1.4.1.2. La reconduction et l’antinomisme – deux modes d’unisson des deux réalismes

Pour revenir maintenant à la reconduction, il faut souligner que la composante thématique des textes consiste à « conduire la lecture d’une isotopie générale dominante (qualitativement) mais hiérarchiquement inférieure (qualitativement) à une isotopie dominée mais surévaluée, au moyens de divers connecteurs (métaphores, paraboles, etc.) La première comportera des précisions de lieu, de temps et de nombre, à la différence de la seconde. Ce cadre sémantique général assure la fonction anagogique traditionnellement attribuée à la littérature » (Ibid.).

F. Rastier est d’avis que dans le cas du réalisme socialiste, « ce dispositif ne disparaît pas, mais se trouve surdéterminé par la forme dialectique d’un progrès : la séquence des deux isotopies est temporellement ordonnée, et la seconde décrit un monde nouveau, forme affadie du ciel » (Ibid.). L’allégorisme permet selon lui de passer du monde ancien au nouveau : « il y a là une mise en corrélation de la thématique (deux isotopies génériques hiérarchisées) et de la dialectique (deux intervalles temporels successifs), qui est caractéristique du prophétisme dévot » (Ibid.).

Dans la technique narrative, cela se traduit notamment par l'usage inlassable de la prolepse. K. Clark y voit « l'essence de la fiction soviétique à partir des années trente. Cette figure annonciatrice convient parfaitement à la fatalité des temps nouveaux et transforme les romans en tragédies optimistes : le meilleur y est toujours sûr » (cité par Rastier, 2005). L’utilisation de cette figure qui va de pair avec la narration lisse que prône le réalisme socialiste, est révélatrice du statut du réel : il est tellement stable est sûr, que l’on peut (déjà) raconter le futur !

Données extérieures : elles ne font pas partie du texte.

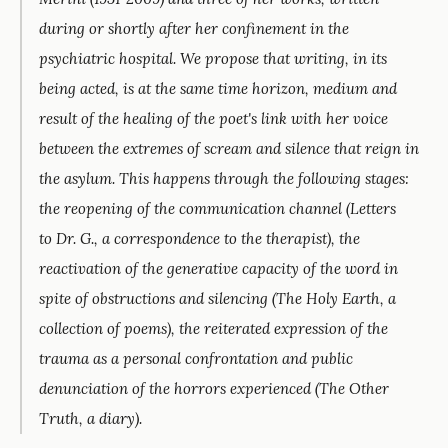
during or shortly after her confinement in the
psychiatric hospital. We propose that writing, in its
being acted, is at the same time horizon, medium and
result of the healing of the poet's link with her voice
between the extremes of scream and silence that reign in
the asylum. This happens through the following stages:
the reopening of the communication channel (
Letters
to Dr. G.
, a correspondence to the therapist), the
reactivation of the generative capacity of the word in
spite of obstructions and silencing (
The Holy Earth
, a
collection of poems), the reiterated expression of the
trauma as a personal confrontation and public
denunciation of the horrors experienced (
The Other
Truth
, a diary).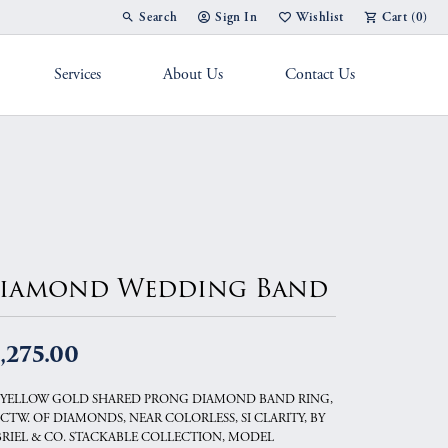
Search
Sign In
Wishlist
Cart (
0
)
Toggle Toolbar Search Menu
Toggle My Account Menu
Toggle My Wish List
Services
About Us
Contact Us
g Band
iamond Wedding Band
,275.00
 YELLOW GOLD SHARED PRONG DIAMOND BAND RING,
6 CTW. OF DIAMONDS, NEAR COLORLESS, SI CLARITY, BY
RIEL & CO. STACKABLE COLLECTION, MODEL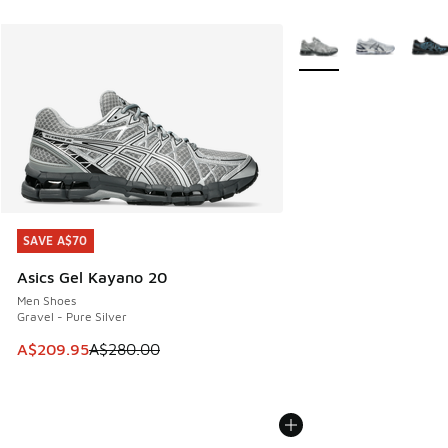
More Colors Available
SAVE A$70
SAVE A$70
Asics Gel Kayano 20
Men Shoes
Gravel - Pure Silver
This item is on sale. Price dropped from A$280.00 to A$20
A$209.95
A$280.00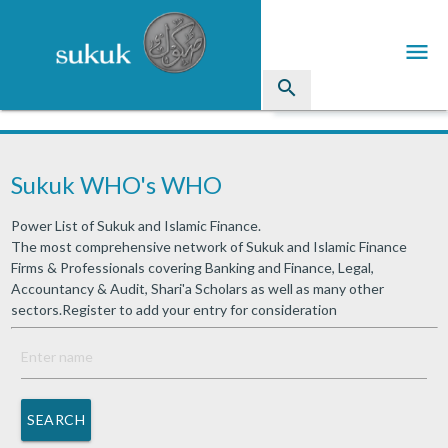
menu
search
Sukuk
Sukuk WHO's WHO
Industry Directory
Power List of Sukuk and Islamic Finance.
arrow_drop_down
Issued Sukuk Profiles
The most comprehensive network of Sukuk and Islamic Finance
Firms & Professionals covering Banking and Finance, Legal,
arrow_drop_down
Articles
Accountancy & Audit, Shari'a Scholars as well as many other
sectors.Register to add your entry for consideration
arrow_drop_down
Education
Contact Us
SEARCH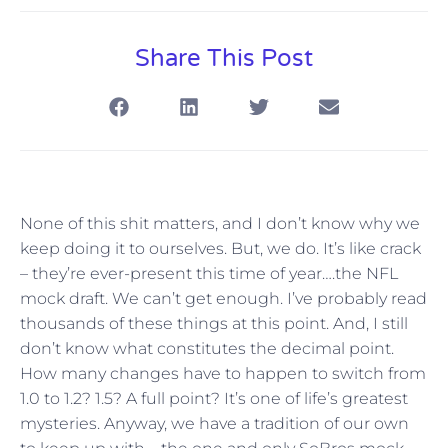
Share This Post
None of this shit matters, and I don’t know why we
keep doing it to ourselves. But, we do. It’s like crack
– they’re ever-present this time of year….the NFL
mock draft. We can’t get enough. I’ve probably read
thousands of these things at this point. And, I still
don’t know what constitutes the decimal point.
How many changes have to happen to switch from
1.0 to 1.2? 1.5? A full point? It’s one of life’s greatest
mysteries. Anyway, we have a tradition of our own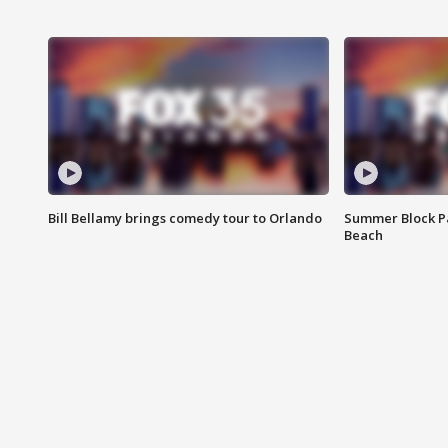
Bill Bellamy brings comedy tour to Orlando
Summer Block Pa
Beach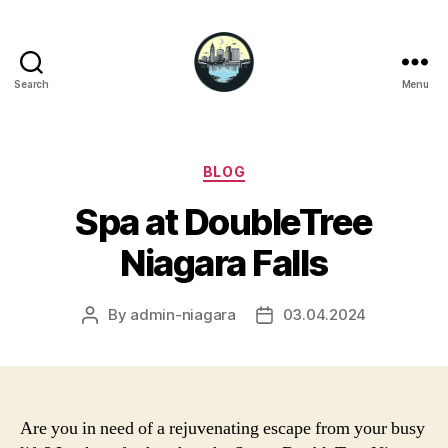
Search
Menu
Niagara
Falls
Hotels
Categories
BLOG
Spa at DoubleTree
Niagara Falls
By
admin-niagara
03.04.2024
Post
Post
author
date
Are you in need of a rejuvenating escape from your busy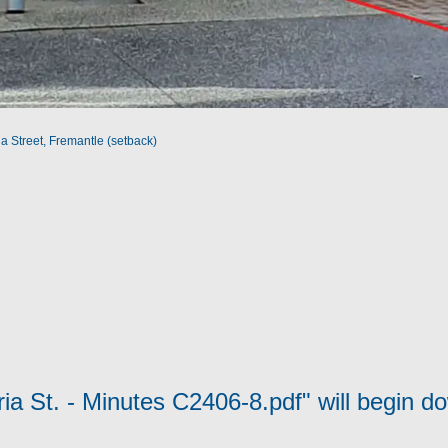
a Street, Fremantle (setback)
ria St. - Minutes C2406-8.pdf" will begin d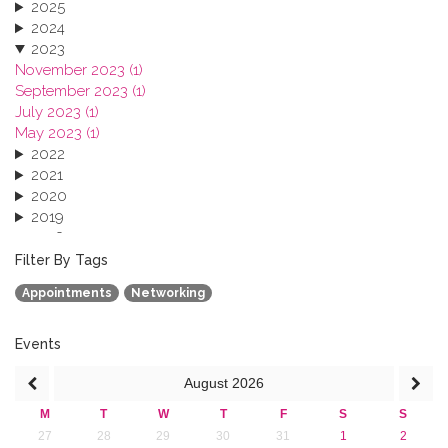
2025
2024
2023
November 2023 (1)
September 2023 (1)
July 2023 (1)
May 2023 (1)
2022
2021
2020
2019
2018
2017
Filter By Tags
2016
Appointments
Networking
2015
2013
Events
August
2026
M
T
W
T
F
S
S
27
28
29
30
31
1
2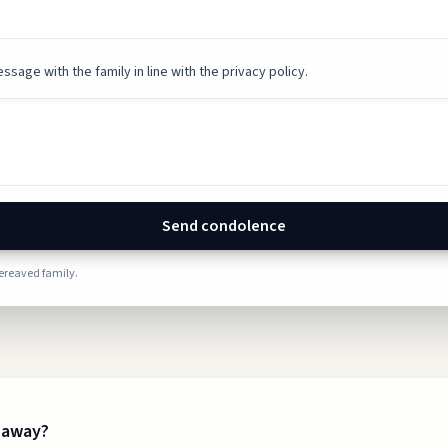
ssage with the family in line with the privacy policy.
Send condolence
bereaved family.
s away?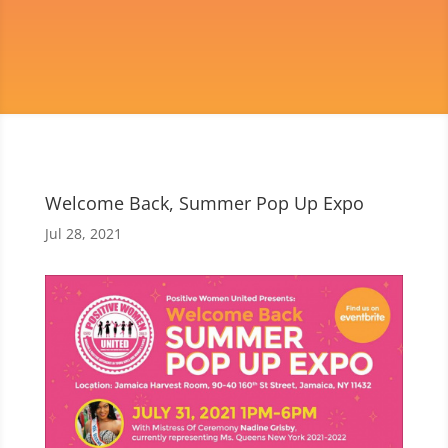
Welcome Back, Summer Pop Up Expo
Jul 28, 2021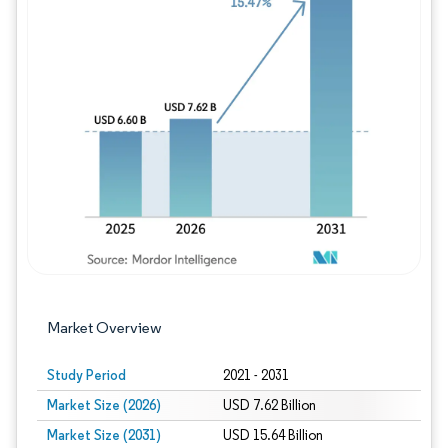
Image © Mordor Intelligence. Reuse requires
Market Overview
Study Period
2021 - 2031
Market Size (2026)
USD 7.62 Billion
Market Size (2031)
USD 15.64 Billion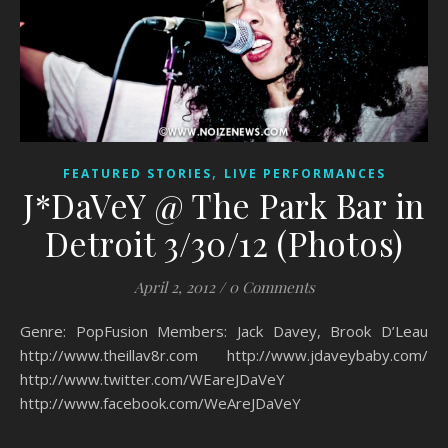
,
FEATURED STORIES
LIVE PERFORMANCES
J*DaVeY @ The Park Bar in
Detroit 3/30/12 (Photos)
April 2, 2012
/
0 Comments
Genre: PopFusion Members: Jack Davey, Brook D’Leau
http://www.theillav8r.com http://www.jdaveybaby.com/
http://www.twitter.com/WEareJDaVeY
http://www.facebook.com/WeAreJDaVeY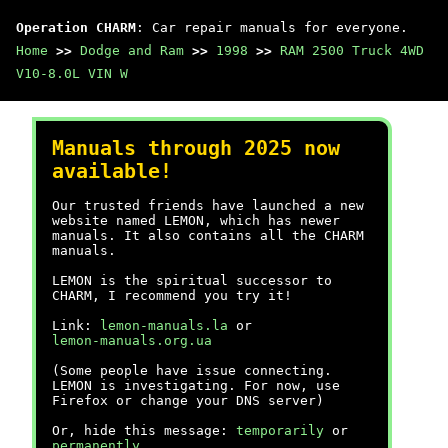
Operation CHARM
: Car repair manuals for everyone.
Home
>>
Dodge and Ram
>>
1998
>>
RAM 2500 Truck 4WD
V10-8.0L VIN W
Manuals through 2025 now
available!
Our trusted friends have launched a new
website named LEMON, which has newer
manuals. It also contains all the CHARM
manuals.
LEMON is the spiritual successor to
CHARM, I recommend you try it!
Link:
lemon-manuals.la
or
lemon-manuals.org.ua
(Some people have issue connecting.
LEMON is investigating. For now, use
Firefox or change your DNS server)
Or, hide this message:
temporarily
or
permanently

Chez Kadaré, la reconduction ne fonctionne pas exactement sur ce modèle, dans le sens où l’utilisation de la métaphore n’est pas au service de l’évocation d’un monde nouveau, arrangé, correspondant à l’idéologie régnante. Au contraire, notre auteur exploite le décalage qui existe entre la consigne de représentation véridique de la réalité et la représentation « arrangée » conseillée. Si deux isotopies génériques sont presque toujours identifiables dans ses récits, leur superposition permet d’identifier à partir de la première (qui souvent renvoie à l’époque ottomane ou à l’Antiquité), la période contemporaine du lecteur. Dans ce sens, on pourrait dire que Kadaré prend au pied de la lettre la consigne du réalisme socialiste concernant une représentation véridique du réel. Ce dernier n’apparaît jamais embelli et la corrélation du thématique et du dialectique dont parle F. Rastier se fait toujours sur cet axe passé/présent, où le passé est chargé à jouer un rôle axiologique : soit il enferme des valeurs positives et devient un modèle d’interprétation ; soit il apparaît comme négatif et sert de modèle pour réfléchir le présent, et par là, le dénoncer. Dans tous les cas, ce procédé crée comme effet le désaveu du présent communiste.

Une seconde voie s’ouvre également pour aller du sens apparent au sens promis. « Alors que la voie reconductrice discerne dans les beautés empiriques les prémices des célestes, la voie antinomiste impose de détruire ce monde pour parvenir à l’autre. La première rédimait en transformant, la seconde condamne et détruit pour édifier, explicitement ou non. Chacune a ses techniques sémantiques de prédilection : la métaphore mesurée permettait à la première ce que P. Ricoeur appelait la promotion du sens ; la seconde apprécie la violence de l’antithèse, de l’hypallage, de l’oxymore, voire de zeugma ou de la paronomase » (Rastier, 2005).

L’antinomisme à son tour connaît deux voies. « Selon qu’il place l’isotopie générique comparante au-delà ou en deçà des seuils d’acceptabilité, il produit des textes lyriques ou grotesques. Plutôt qu’une forme débridée du réalisme empirique, le grotesque est une forme antinomiste du réalisme transcendant » (Ibid.). C’est aussi la forme de prédilection de Kadaré qui utilise l’antinomisme en tant que programme émancipateur.

Concluons en disant que l'aporie qui a détruit de l'intérieur le réalisme socialiste et que son histoire même révèle, consiste dans le fait que « partie à la recherche de la représentation véridique, cette fiction finit dans la période zhdanovienne par figurer des idées néo-platoniciennes, des essences [...] » (Robin, 1986 : 322). Et F. Rastier d’affermir que « le réalisme esthétique a subi de tels échecs qu’il n’a plus été revendiqué que par les idéologies totalitaires » (2005).